Sunday morning, I woke up rather earlier than I usually do.  I'm not a morning person.  I hate the feeling of coming out of a cocoon, of giving up on the imagined world in my dreams.  I've never liked the groggy, painful feeling of opening my eyes to light.  All I want is to burrow back under the covers, every day.

But Sunday was different.  At nearly 20 weeks, I have to get up to go to the bathroom whether my eyes are adjusted to the light or not.  I would usually fall back asleep, except on Sunday, I just wasn't able to.  I laid there on my back, watching the fan and listening to morning sounds I never hear (husband breathing, dog getting up, the morning birds in the backyard).  The soundtrack, really, for the kicking.

Who knows - baby might have been "fluttering," dancing, waking up on his or her own and stretching.  This was just the first time I felt any of that.  It was a breathtaking experience.
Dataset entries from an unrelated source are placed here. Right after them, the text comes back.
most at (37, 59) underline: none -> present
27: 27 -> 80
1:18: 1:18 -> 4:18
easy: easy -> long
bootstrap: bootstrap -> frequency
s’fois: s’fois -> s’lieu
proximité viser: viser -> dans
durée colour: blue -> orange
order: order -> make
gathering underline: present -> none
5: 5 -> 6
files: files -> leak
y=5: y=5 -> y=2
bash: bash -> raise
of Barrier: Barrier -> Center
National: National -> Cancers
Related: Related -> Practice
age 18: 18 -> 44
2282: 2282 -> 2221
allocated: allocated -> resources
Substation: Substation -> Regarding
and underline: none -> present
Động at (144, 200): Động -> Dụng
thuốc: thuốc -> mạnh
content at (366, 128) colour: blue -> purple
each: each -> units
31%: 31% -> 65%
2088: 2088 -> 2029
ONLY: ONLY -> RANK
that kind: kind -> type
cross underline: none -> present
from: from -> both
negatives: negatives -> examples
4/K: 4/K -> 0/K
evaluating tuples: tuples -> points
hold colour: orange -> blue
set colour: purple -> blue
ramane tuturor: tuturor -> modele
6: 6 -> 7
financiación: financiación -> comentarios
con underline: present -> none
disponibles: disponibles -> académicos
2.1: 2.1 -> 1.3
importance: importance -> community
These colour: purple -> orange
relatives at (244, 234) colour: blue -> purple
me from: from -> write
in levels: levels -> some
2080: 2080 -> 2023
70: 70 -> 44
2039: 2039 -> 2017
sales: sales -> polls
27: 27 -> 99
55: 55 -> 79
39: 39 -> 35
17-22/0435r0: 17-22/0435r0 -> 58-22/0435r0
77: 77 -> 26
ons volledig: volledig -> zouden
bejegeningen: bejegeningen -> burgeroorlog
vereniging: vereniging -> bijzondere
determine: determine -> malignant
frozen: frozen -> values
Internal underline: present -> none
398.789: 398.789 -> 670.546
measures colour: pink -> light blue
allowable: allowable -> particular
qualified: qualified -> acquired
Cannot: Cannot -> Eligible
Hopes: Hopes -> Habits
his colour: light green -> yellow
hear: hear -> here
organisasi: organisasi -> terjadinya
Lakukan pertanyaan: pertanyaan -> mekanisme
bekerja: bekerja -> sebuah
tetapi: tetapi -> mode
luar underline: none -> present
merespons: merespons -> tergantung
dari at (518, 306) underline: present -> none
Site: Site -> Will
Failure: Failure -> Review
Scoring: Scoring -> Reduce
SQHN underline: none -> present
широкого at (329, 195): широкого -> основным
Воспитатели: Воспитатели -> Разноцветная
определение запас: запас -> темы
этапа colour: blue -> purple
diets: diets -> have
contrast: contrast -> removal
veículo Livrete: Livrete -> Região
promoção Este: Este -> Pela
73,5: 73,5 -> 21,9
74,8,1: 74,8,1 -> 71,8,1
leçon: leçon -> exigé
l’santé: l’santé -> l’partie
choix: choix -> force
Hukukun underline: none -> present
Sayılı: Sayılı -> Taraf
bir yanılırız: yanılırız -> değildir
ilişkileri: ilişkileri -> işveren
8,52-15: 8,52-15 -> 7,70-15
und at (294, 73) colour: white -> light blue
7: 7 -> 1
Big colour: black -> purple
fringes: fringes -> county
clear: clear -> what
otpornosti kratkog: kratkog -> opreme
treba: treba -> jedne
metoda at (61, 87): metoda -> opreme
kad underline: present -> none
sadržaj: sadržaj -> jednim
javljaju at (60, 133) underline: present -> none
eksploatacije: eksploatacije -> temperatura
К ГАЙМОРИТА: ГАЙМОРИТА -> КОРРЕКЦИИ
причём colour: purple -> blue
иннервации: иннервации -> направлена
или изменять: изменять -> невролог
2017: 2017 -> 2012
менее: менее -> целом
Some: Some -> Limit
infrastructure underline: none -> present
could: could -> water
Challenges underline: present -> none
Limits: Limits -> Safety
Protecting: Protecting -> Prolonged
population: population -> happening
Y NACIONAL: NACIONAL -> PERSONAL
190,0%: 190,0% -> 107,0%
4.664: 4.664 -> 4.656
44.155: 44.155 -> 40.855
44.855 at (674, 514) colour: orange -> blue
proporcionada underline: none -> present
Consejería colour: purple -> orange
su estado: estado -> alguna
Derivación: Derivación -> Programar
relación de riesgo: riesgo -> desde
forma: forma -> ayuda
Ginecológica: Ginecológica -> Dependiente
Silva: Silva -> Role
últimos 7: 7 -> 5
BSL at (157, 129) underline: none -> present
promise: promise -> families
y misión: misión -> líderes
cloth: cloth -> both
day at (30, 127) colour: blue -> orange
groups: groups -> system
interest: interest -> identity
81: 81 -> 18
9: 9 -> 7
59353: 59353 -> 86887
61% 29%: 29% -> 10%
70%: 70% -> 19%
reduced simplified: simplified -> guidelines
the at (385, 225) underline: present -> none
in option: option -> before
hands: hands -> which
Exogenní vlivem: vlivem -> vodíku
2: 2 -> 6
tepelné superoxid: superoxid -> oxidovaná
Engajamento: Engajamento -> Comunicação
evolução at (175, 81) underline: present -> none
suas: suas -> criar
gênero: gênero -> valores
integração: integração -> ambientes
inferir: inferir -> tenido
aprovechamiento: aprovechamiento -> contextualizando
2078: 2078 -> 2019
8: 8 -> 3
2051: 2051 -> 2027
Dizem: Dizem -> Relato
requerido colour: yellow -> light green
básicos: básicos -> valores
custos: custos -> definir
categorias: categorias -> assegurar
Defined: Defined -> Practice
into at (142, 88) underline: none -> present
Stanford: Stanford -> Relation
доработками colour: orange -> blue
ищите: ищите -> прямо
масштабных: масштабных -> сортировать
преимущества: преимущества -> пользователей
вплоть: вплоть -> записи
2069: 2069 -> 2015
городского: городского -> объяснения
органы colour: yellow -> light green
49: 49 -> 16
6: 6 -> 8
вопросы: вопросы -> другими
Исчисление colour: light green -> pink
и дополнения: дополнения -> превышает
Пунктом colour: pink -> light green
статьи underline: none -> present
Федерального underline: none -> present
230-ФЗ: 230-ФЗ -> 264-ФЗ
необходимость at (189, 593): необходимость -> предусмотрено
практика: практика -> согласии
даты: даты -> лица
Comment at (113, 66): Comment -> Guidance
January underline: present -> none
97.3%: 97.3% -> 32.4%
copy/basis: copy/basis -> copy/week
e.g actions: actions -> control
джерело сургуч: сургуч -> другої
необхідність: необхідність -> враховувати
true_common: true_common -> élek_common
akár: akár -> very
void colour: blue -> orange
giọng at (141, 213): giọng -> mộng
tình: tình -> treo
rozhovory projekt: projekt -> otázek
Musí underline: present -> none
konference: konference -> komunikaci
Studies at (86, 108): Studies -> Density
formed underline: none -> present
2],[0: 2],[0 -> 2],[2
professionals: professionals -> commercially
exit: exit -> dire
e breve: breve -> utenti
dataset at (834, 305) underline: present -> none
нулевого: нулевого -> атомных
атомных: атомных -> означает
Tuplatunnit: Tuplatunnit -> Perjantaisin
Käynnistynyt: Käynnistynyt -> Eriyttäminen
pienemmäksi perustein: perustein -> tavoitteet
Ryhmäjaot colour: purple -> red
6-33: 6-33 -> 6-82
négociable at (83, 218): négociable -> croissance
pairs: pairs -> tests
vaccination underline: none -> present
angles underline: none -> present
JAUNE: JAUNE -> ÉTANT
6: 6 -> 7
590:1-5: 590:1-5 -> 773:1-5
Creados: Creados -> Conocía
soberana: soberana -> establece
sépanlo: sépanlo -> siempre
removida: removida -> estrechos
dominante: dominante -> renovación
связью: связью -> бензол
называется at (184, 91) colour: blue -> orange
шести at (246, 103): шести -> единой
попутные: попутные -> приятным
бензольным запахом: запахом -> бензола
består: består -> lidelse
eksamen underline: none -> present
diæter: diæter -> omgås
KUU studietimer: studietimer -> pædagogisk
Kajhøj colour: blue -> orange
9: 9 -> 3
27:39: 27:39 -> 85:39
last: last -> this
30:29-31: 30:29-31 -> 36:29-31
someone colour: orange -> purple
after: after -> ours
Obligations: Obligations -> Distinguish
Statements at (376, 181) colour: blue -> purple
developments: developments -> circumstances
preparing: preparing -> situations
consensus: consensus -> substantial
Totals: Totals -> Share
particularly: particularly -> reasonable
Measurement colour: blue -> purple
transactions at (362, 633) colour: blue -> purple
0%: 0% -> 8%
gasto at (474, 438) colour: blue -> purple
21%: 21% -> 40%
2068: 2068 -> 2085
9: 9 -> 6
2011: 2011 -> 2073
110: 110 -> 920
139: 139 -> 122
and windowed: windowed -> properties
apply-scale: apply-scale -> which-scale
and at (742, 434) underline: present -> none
This whole week, I've been able to feel the baby move, and for the first time, I feel real excitement over meeting my little one.  I actually *feel* pregnant, too, and more so because this week also marks the first time I've had to wear a BeBand or my maternity shorts consistently.  I'm officially "showing" (though I admit, it chafes a little when people tell me so - another post for another time, perhaps).

I understand the kicking, or whatever my little one is up to, because for me it represents emotions that are familiar; kicking, stretching, just moving around are all things I associate with a need to break free.  A restlessness has begun.  Senioritis, you might say, a little early.  Baby wants to really stretch, though baby could not articulate it.  The halfway mark is important because it indicates that you're halfway to the end.  Appropriate that it would be now that baby is moving so much that I can tell.


No update on Mom tonight.  Dad called yesterday to let me know that she's had some "episodes" and that her systolic blood pressure is virtually undetectable.  We are counting hours, again.  She is ready to move on - and who can blame her, trapped in a body that has long since abandoned its function.